Counting of threads in proc.mem[] and proc.num[] items

Linux kernel threads are counted by proc.num[] item but do not report memory in proc.mem[] item. For example:

$ ps -ef | grep kthreadd
       root         2     0  0 09:51 ?        00:00:00 [kthreadd]
       
       $ zabbix_get -s localhost -k 'proc.num[kthreadd]'
       1
       
       $ zabbix_get -s localhost -k 'proc.mem[kthreadd]'
       ZBX_NOTSUPPORTED: Cannot get amount of "VmSize" memory.
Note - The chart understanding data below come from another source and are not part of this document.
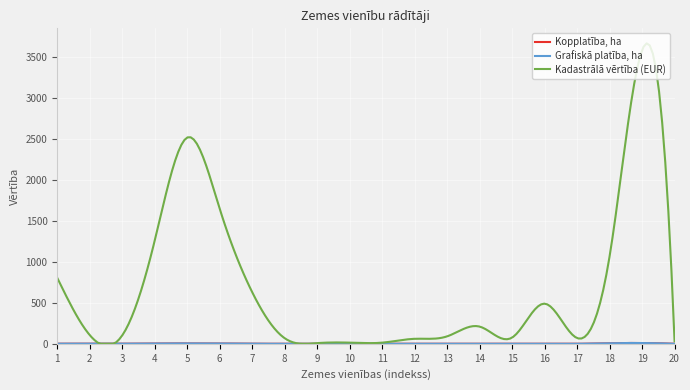

Which series has the largest range (max minus min)?

Kadastrālā vērtība (EUR)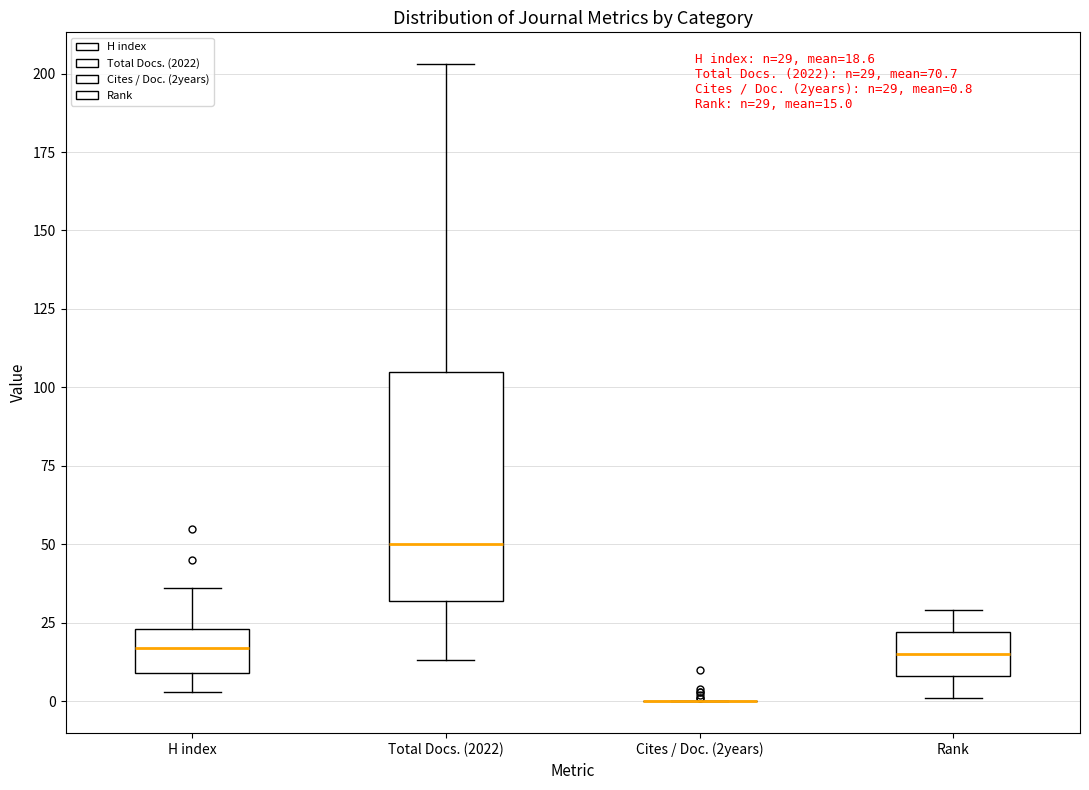

Comparing the boxes themselves (not the whiskers), which one is the tallest?

Total Docs. (2022)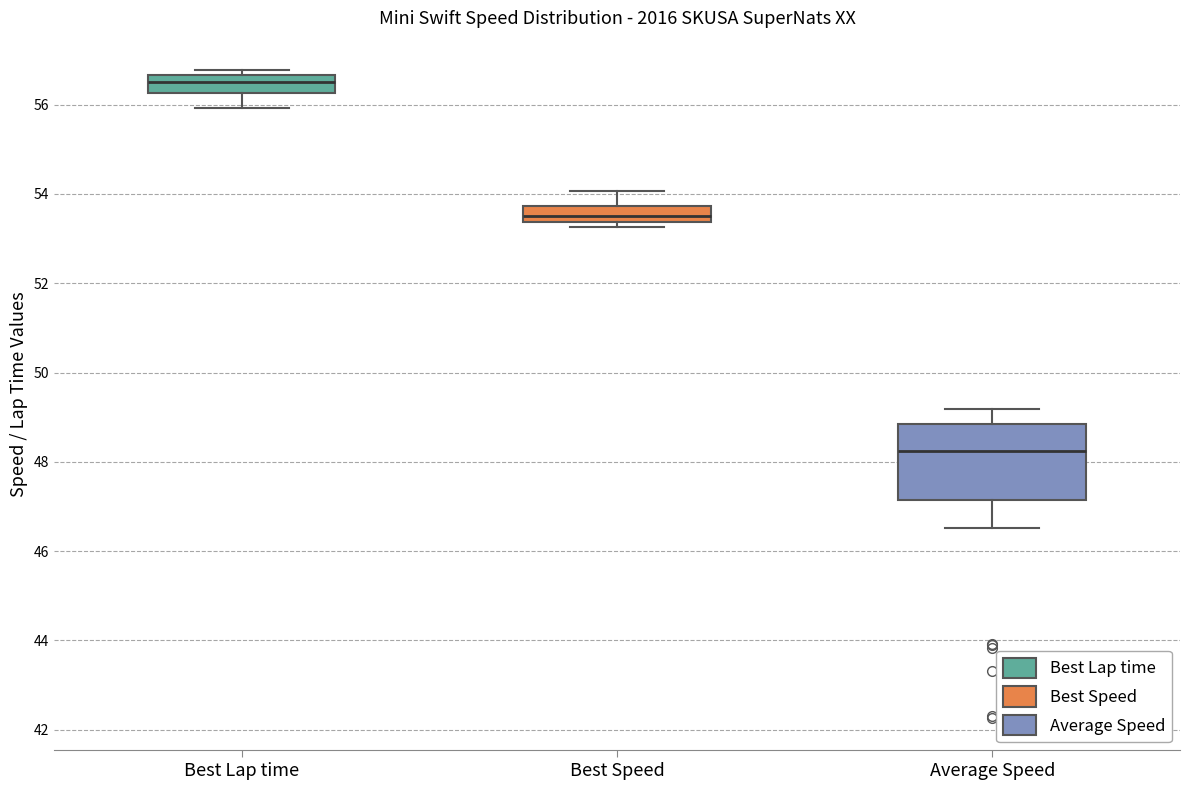

Reading left to right, transcribe this box plot: for each box, give where its median line is, the range the box spans, and where its two whiskers end, as read against the y-axis. The values are not printed on the chart, so give them approximately, as read against the axis.

Best Lap time: median 56.6 (inside the box), box 56.2 to 56.6, whiskers 56.0 to 56.8
Best Speed: median 53.6, box 53.4 to 53.8, whiskers 53.2 to 54.0
Average Speed: median 48.2, box 47.2 to 48.8, whiskers 46.6 to 49.2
But what happens if there is a user process with the same name as a kernel thread ? Then it could look like this:

$ ps -ef | grep kthreadd
       root         2     0  0 09:51 ?        00:00:00 [kthreadd]
       zabbix    9611  6133  0 17:58 pts/1    00:00:00 ./kthreadd
       
       $ zabbix_get -s localhost -k 'proc.num[kthreadd]'
       2
       
       $ zabbix_get -s localhost -k 'proc.mem[kthreadd]'
       4157440

proc.num[] counted both the kernel thread and the user process. proc.mem[] reports memory for the user process only and counts the kernel thread memory as if it was 0. This is different from the case above when ZBX_NOTSUPPORTED was reported.

Be careful when using proc.mem[] and proc.num[] items if the program name happens to match one of the thread.

Before putting parameters into proc.mem[] and proc.num[] items, you may want to test the parameters using proc.num[] item and ps command.